UNITED STATES
SECURITIES AND EXCHANGE COMMISSION
Washington, D.C. 20549


FORM 8-K


CURRENT REPORT
Pursuant to Section 13 or 15 (d) of the
Securities Exchange Act of 1934

Date of Report (Date of earliest event Reported): February 6, 2009

 

EQUINIX, INC.

(Exact Name of Registrant as Specified in its Charter)

Delaware

 

000-31293

 

77-0487526

(State or Other Jurisdiction

of Incorporation)

(Commission File Number)

 

(IRS Employer

Identification Number)

 

301 Velocity Way, 5th Floor

Foster City, California 94404

(650) 513-7000

(Addresses of principal executive offices)

Check the appropriate box below if the Form 8-K filing is intended to simultaneously satisfy the filing obligation of the registrant under any of the following provisions:

Written communications pursuant to Rule 425 under the Securities Act (17 CFR 230.425)

Soliciting material pursuant to Rule 14a-12 under the Exchange Act (17 CFR 240.14a-12)

Pre-commencement communications pursuant to Rule 14d-2(b) under the Exchange Act (17 CFR 240.14d-2(b))

Pre-commencement communications pursuant to Rule 13e-4(c) under the Exchange Act (17 CFR 240.13e-4(c))


Item 2.02.     Results of Operations and Financial Condition

The information in Item 2.02 of this Current Report is being furnished and shall not be deemed “filed” for the purposes of Section 18 of the Securities Exchange Act of 1934, as amended, or otherwise subject to the liabilities of that Section.  The information in Item 2.02 of this Current Report shall not be incorporated by reference into any registration statement or other document pursuant to the Securities Act of 1933, as amended, except as shall be expressly set forth by specific reference in such filing.

On February 11, 2009, Equinix, Inc. (“Equinix”) issued a press release announcing its financial results for the quarter and year ended December 31, 2008.  A copy of the press release is attached as Exhibit 99.1.  Equinix released certain non-GAAP information in the press release and attached to the press release is a reconciliation to the non-GAAP information.

On February 11, 2009, in connection with the issuance of the press release, Equinix will hold a conference call to discuss the press release.

Item 8.01.     Other Events.

In December 2004, in light of the availability of fully built-out data centers in select markets at costs significantly below those costs Equinix would incur in building out new space, Equinix made the decision to exit leases for excess space adjacent to one of Equinix's New York metro area IBX centers, as well as space on the floor above its original Los Angeles IBX center.  As a result of Equinix's decision to exit these spaces, Equinix recorded restructuring charges totaling $17.7 million which represented the present value of Equinix's estimated future cash payments, net of estimated subrental income and expense, through the remainder of these lease terms, as well as the write-off of all remaining property, plant and equipment attributed to the partial build-out of the excess space on the floor above its Los Angeles IBX center.  During the past several years, Equinix has periodically adjusted the initial $17.7 million restructuring charge for these two excess space leases as a result of revised sublease and other assumptions as new information became available.

In February 2009, due to changing market conditions, Equinix has decided to expand its Los Angeles IBX center into such excess space and will thus reverse a portion of the previously incurred restructuring charge.
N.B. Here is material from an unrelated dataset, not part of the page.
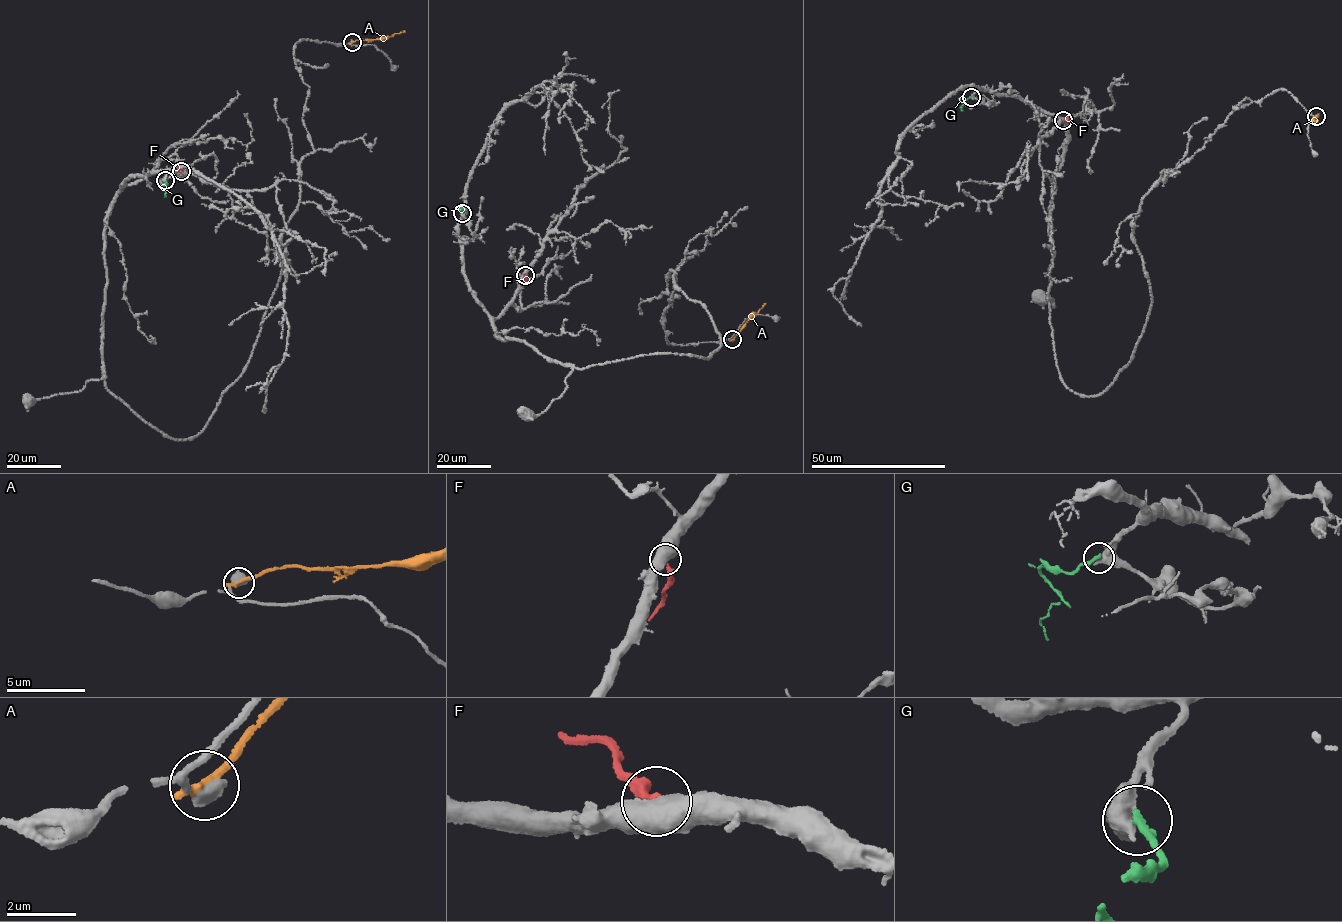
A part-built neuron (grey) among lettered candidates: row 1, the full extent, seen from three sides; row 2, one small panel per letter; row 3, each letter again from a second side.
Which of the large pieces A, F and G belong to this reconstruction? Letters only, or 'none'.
none

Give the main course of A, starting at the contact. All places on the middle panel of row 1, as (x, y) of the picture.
A: (732, 339), (764, 303)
Equinix estimates that this restructuring charge reversal is approximately $5.7 million, which will be reflected in Equinix's financial statements for the quarter ended March 31, 2009.  Equinix's excess space lease in the New York metro area will remain under a restructuring charge.

Item 9.01.     Financial Statements and Exhibits

 

(d) Exhibits.

 
 

99.1

Press Release of Equinix, Inc., dated February 11, 2009.



SIGNATURES

Pursuant to the requirements of the Securities Exchange Act of 1934, the registrant has duly caused this report to be signed on its behalf by the undersigned hereunto duly authorized.

 

EQUINIX, INC.

 

 

DATE:

February 11, 2009 By:

/s/ KEITH D. TAYLOR

Keith D. Taylor

Chief Financial Officer


EXHIBIT INDEX

 

Exhibit

 

Number

Description

 

99.1

Press Release of Equinix, Inc., dated February 11, 2009.